SHOP PRODUCTS
Houzz Logo Print
bugdoctor_dw

Mason bee block

bugdoctor
9 years ago

Zach, this is in response to your question about orchard mason bee blocks. Mason bees are supposed to be the premier pollinator, far more efficient than honey bees! I like to reuse the blocks I have made, so this is an attempt to help show you how I have gone about keeping them around.

I take a block of wood about 8 to 11 inches in length and cut the back of it off about a half inch lengthwise (if its a 2x6 of untreated wood). If its a post (4x4) like i have pictured, I cut about 6 inches worth off. then I take that and cut about an inch of that block off, giving me a 5 inch block and a 1 inch matching piece (seen below the roof here).

I then drill holes of 1/4 to 3/8 in. completely through the 5 in. block. I then cut natural parchment paper that I buy from Whole Foods (though there are probably some at the local grocers) to 6 inch lengths and cut that sheet into fourths. This will give you about 2.5 inch x 6 inch strips of paper.

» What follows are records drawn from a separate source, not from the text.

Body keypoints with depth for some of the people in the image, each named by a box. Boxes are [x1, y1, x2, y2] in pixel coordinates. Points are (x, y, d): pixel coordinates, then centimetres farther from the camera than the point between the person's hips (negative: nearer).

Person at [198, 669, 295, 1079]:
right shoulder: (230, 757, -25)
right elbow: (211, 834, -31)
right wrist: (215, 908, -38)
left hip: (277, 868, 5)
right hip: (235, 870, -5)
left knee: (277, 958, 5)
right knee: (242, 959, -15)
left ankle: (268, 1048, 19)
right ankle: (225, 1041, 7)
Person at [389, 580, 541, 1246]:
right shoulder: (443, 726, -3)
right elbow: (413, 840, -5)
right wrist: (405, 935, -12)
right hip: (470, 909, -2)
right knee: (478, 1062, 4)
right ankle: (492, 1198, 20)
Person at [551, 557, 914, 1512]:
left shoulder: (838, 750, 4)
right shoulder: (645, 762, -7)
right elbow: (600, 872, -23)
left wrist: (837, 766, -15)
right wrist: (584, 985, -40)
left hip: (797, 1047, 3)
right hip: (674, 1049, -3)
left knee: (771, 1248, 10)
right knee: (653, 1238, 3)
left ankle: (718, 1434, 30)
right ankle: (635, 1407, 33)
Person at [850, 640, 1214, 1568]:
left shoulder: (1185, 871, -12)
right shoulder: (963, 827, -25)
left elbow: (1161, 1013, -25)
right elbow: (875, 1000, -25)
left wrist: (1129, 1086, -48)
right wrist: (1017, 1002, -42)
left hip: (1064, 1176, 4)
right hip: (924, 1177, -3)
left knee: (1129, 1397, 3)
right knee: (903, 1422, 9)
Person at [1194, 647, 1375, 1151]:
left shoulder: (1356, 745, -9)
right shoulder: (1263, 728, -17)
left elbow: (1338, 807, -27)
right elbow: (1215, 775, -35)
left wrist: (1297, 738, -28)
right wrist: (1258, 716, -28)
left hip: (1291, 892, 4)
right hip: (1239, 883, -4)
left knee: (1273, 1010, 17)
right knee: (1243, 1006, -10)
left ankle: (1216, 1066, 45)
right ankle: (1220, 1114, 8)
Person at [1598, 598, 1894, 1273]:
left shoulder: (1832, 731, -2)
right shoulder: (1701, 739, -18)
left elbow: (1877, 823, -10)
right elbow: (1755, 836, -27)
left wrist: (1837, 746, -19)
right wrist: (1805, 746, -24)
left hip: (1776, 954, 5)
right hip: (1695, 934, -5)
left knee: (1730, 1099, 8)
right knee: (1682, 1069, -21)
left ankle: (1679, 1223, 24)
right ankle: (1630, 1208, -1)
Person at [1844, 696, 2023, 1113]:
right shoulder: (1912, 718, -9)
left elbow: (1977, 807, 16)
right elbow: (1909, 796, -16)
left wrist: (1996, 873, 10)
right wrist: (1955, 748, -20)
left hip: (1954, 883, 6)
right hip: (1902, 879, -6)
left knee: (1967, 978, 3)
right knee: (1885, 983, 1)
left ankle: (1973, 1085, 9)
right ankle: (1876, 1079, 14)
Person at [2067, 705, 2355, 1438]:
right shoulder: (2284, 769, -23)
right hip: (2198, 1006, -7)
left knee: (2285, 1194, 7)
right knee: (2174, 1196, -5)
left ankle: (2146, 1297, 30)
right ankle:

I roll those onto a screwdriver or a pencil, depending on how big the holes are in the block.


Here is the paper sticking out the back



Then I fold the parchment paper rolls over in the back, which later serve as a handle to pull the filled tubes out.

Then I screw the back on and often run some duct tape around the back plate so that no parasitoids crawl in and to keep the water out.


From the front this is what the bees see

I then pull the tubes out and put them into a small jewelry box with a pencil sized hole in the side. I tape this to the bottom of the blocks or set the jewelery box close by. The emerging bees will stick around if they have nesting sites, which you will provide with the clean block filled with parchment tubes.
They are really neat to have buzzing about in the spring. I put the blocks out when the flowers on the fruit trees are beginning to open. All of my neighbors have some kind of apple or crab apple, plum, or pear so there is plenty for them to nectar from. They just need the temp to reach around 75 or 80,so I put them where they receive morning sun.

They only live for about 4-6 weeks. Once they are done flying, I take the boxes down, bring them into the basement to complete development. In the fall, you can pull the tabs and get the tubes with the larval cells separated and see the females from the males as the girls are bigger.

I don't have any pictures of these later steps, but hopefully will follow up on that this spring.

For those who are made of money, you can buy cardboard tubes and inserts on Amazon and other internet retailers, but you wouldn't have the fun of making them and thinking about what you have provided them.

I dont know if this helps clear anything up, but hopefully a picture tells a thousand words!

Simply search for mason bee block videos and you will find all kinds of variations of what I have made (and much neater than mine I am sure).
I hope this speaks to your inner carpenter/Builder Bob!